Kami  tiba di pos ketiga tepat setelah dua jam perjalanan dari titik start, jauh lebih cepat dari yang diperkirakan. Perhentian di sana kami lakukan selama dua jam. Ini peristirahatan yang terlama dibandingkan dengan di pos lainnya.
Pos ketiga adalah sebuah bangunan lumbung. Lokasinya ada di lebih dari pertengahan jarak pada perjalanan menanjak ini. Kami heran karena petani setempat bisa mendaki begitu tinggi dengan membawa bahan bangunan berupa kayu dan seng untuk membangun pondok.
Pada perhentian ini, sebagian pemuda pun tampak memanfaatkan kesempatan dengan berbaring. Kami pun untuk pertama kalinya diperkenankan menyantap bekal. Sejumlah orang yang membawa ubi dan pisang pun membakar bawaan mereka dengan kayu yang dikumpulkan. Sik asiiik, ada camilan yang rasanya seperti rendang. Eh ternyata, ada peserta yang beberapa hari sebelumnya baru tiba dari Padang.
Setelah perut terisi dan cukup melepas lelah, kami kemudian melanjutkan kembali pendakian. Selepas pos terakhir ini, hanya ada satu jenis pepohonan yang mendominasi. Tumbuhan lainnya hanya belukar dan semak rendah, juga alang-alang. Lalu, sekitar dua ratus meter dari sana, tak ada lagi pepohonan. Hanya ada tanggul-tanggul pepohonan mati  yang tampak mengering. Sebagian lainnya berupa batang-batangnya yang menghitam, lengkap dengan dahan-dahannya yang seperti tegak menyangga langit.
Meski sudah sangat jauh dari pemukiman, ternyata masih kami temui satu bekas kegiatan penggergajian pohon kering di tengah-tengah jalur yang kami lalui ini. Sementara di sebelah kiri kami, sering tampak berkas api membara dengan latar langit gelap. Sesekali api tampak menyala. Tiupan angin memang telah menyebabkan api tersebut makin mudah merambat.
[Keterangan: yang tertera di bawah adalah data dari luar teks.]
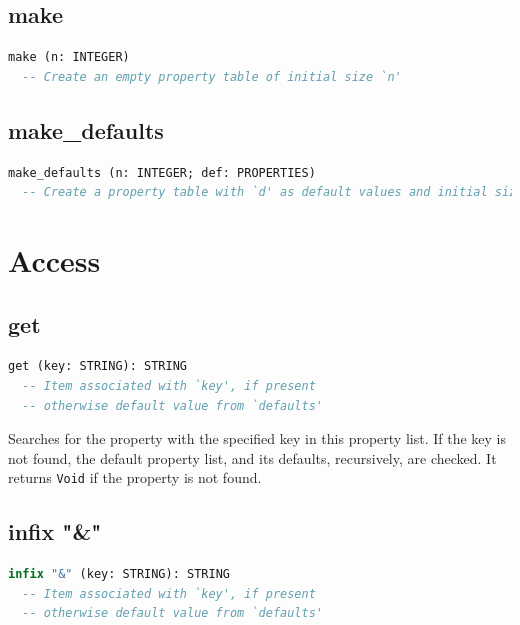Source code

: \documentclass[a4paper,fleqn]{report}
\begin{document}
\subsection{make}
\label{sec:make}

\begin{lstlisting}[language=Eiffel]
make (n: INTEGER)
  -- Create an empty property table of initial size `n'
\end{lstlisting}


\subsection{make\_defaults}
\label{sec:make_defaults}

\begin{lstlisting}[language=Eiffel]
make_defaults (n: INTEGER; def: PROPERTIES)
  -- Create a property table with `d' as default values and initial size `n'
\end{lstlisting}


\section{Access}
\label{sec:access}


\subsection{get}
\label{sec:get}

\begin{lstlisting}[language=Eiffel]
get (key: STRING): STRING
  -- Item associated with `key', if present
  -- otherwise default value from `defaults'
\end{lstlisting}

Searches for the property with the specified key in this property
list. If the key is not found, the default property list, and its
defaults, recursively, are checked. It returns \texttt{Void} if the
property is not found.


\subsection{infix "\&"}
\label{sec:infix_ampersand}

\begin{lstlisting}[language=Eiffel]
infix "&" (key: STRING): STRING
  -- Item associated with `key', if present
  -- otherwise default value from `defaults'
\end{lstlisting}
\end{document}
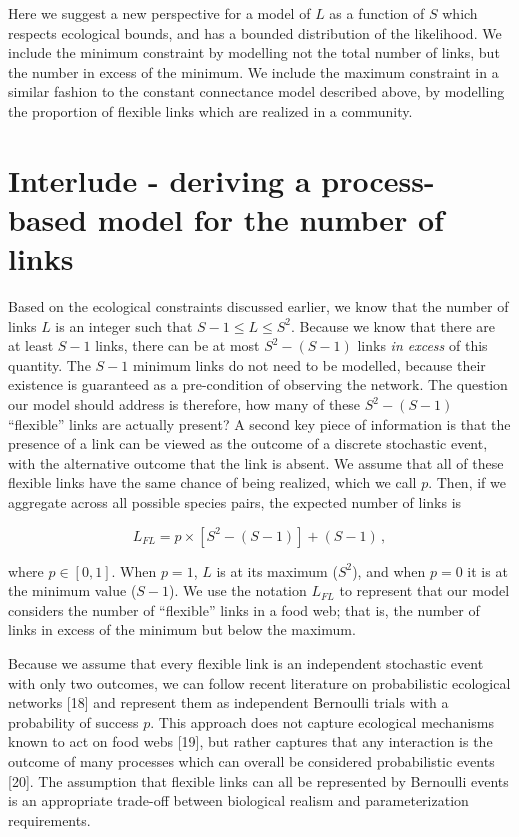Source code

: \documentclass[12pt]{article}
\begin{document}
Here we suggest a new perspective for a model of \(L\) as a function of
\(S\) which respects ecological bounds, and has a bounded distribution
of the likelihood. We include the minimum constraint by modelling not
the total number of links, but the number in excess of the minimum. We
include the maximum constraint in a similar fashion to the constant
connectance model described above, by modelling the proportion of
flexible links which are realized in a community.

\hypertarget{interlude---deriving-a-process-based-model-for-the-number-of-links}{%
\section{Interlude - deriving a process-based model for the number of
links}\label{interlude---deriving-a-process-based-model-for-the-number-of-links}}

Based on the ecological constraints discussed earlier, we know that the
number of links \(L\) is an integer such that \(S-1 \le L \le S^2\).
Because we know that there are at least \(S-1\) links, there can be at
most \(S^2-(S-1)\) links \emph{in excess} of this quantity. The \(S-1\)
minimum links do not need to be modelled, because their existence is
guaranteed as a pre-condition of observing the network. The question our
model should address is therefore, how many of these \(S^2-(S-1)\)
``flexible'' links are actually present? A second key piece of
information is that the presence of a link can be viewed as the outcome
of a discrete stochastic event, with the alternative outcome that the
link is absent. We assume that all of these flexible links have the same
chance of being realized, which we call \(p\). Then, if we aggregate
across all possible species pairs, the expected number of links is

\begin{equation} L_{FL} = p\times\left[S^2-(S-1)\right]+(S-1)\,, \label{eq:lhat}\end{equation}

where \(p \in [0,1]\). When \(p = 1\), \(L\) is at its maximum
(\(S^2\)), and when \(p = 0\) it is at the minimum value (\(S - 1\)). We
use the notation \(L_{FL}\) to represent that our model considers the
number of ``flexible'' links in a food web; that is, the number of links
in excess of the minimum but below the maximum.

Because we assume that every flexible link is an independent stochastic
event with only two outcomes, we can follow recent literature on
probabilistic ecological networks {[}18{]} and represent them as
independent Bernoulli trials with a probability of success \(p\). This
approach does not capture ecological mechanisms known to act on food
webs {[}19{]}, but rather captures that any interaction is the outcome
of many processes which can overall be considered probabilistic events
{[}20{]}. The assumption that flexible links can all be represented by
Bernoulli events is an appropriate trade-off between biological realism
and parameterization requirements.
\end{document}
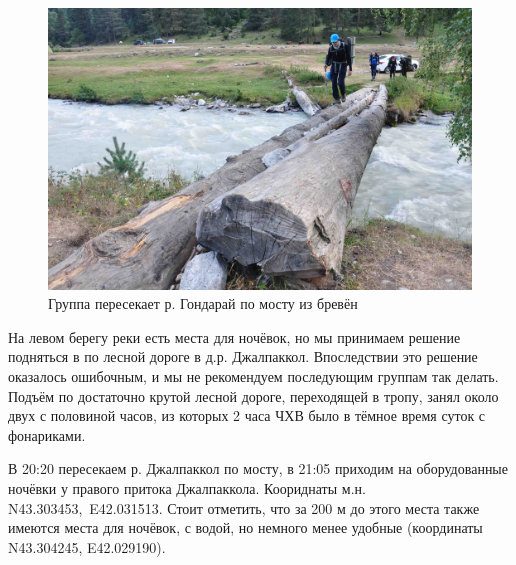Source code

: \begin{figure}[h]
	\centering
	\includegraphics[width=0.7\linewidth]{../pics/DSC_1167}
	\caption{Группа пересекает р. Гондарай по мосту из бревён}
	\label{fig:hondaray}
\end{figure}

На левом берегу реки есть места для ночёвок, но мы принимаем решение подняться в по лесной дороге в д.р. Джалпаккол. Впоследствии это решение оказалось ошибочным, и мы не рекомендуем последующим группам так делать. Подъём по достаточно крутой лесной дороге, переходящей в тропу, занял около двух с половиной часов, из которых 2 часа ЧХВ было в тёмное время суток с фонариками.

В 20:20 пересекаем р. Джалпаккол по мосту, в 21:05 приходим на оборудованные ночёвки у правого притока Джалпаккола. Коориднаты м.н. N43.303453\degree,~E42.031513\degree. Стоит отметить, что за 200 м до этого места также имеются места для ночёвок, с водой, но немного менее удобные (координаты N43.304245\degree, E42.029190\degree).



\clearpage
Kondisi jalan kini pun makin bervariasi. Kadang jalan tampak padat sehingga stabil untuk pijakan kaki. Di etape lainnya, jalan terdiri dari tanah yang tidak stabil, yaitu kerikil yang mudah lepas. Ini  adalah resiko utama, yaitu bisa saja peserta tergelincir. Resiko lainnya adalah bebatuan yang mudah terjungkit dari posisinya. Jadi, yang di depan mesti hati-hati supaya tidak menyebabkan batu menimpa peserta yang di belakang.

Sampe seni tawa gere
“Seni tawa gere. Tahu apa itu?” satu pertanyaan terlontar dari peserta di barisan dekat kami.
“Yah, itu kan lagu. Sampe lera gere…. “ jawab peserta lain, yang memang lahir dan besar di tanah seberang.
“ Coba lihat ke depan anda. Ada bintang di sana”, jelasnya. Seperti sambil bawakan kuliah nih hehe, “yang tampak paling terang itu namanya seni tawa gere”, katanya lagi.
Sebenarnya, itu bukan bintang beneran. Tampak bersinar paling terang, benda langit itu lebih tepatnya adalah sebuah planet, planet Venus. Sering disebut bintang fajar, di Eropa dipuja sebagai dewi kecantikan. Orang Lamaholot menyebutnya seni tawa gere. Yah, kami tiba di tapal kuda dengan pertanda bahwa kami akan menuju fajar.
Suhu terasa makin dingin menggigit. Sebuah kelompok lantas berhenti beberapa ratus meter sebelum tapal kuda, lalu memasang api dan berdiang. Sementara kami yang lain terus berpacu menuju tapal kuda. Jelang pukul dua dini hari, kami tiba di sana. Pemandu menghentikan perjalanan, karena pendakian setelah itu melewati medan berbahaya. Menurutnya, pendakian yang aman hanya dapat dilakukan apabila ada penerangan yang cukup, yaitu ketika matahari telah terbit.
Jadi, peserta pun melepas bawaan masing-masing dan berkumpul. Sebagiannya menyalakan api unggun. Api dinyalakan dengan kayu dan dedaunan kering yang sempat dipungut sepanjang perjalanan tadi. Peserta lain mengisi waktu dengan mengobrol sekeliling api. Yang kelelahan pun memulihkan tenaga dengan berbaring.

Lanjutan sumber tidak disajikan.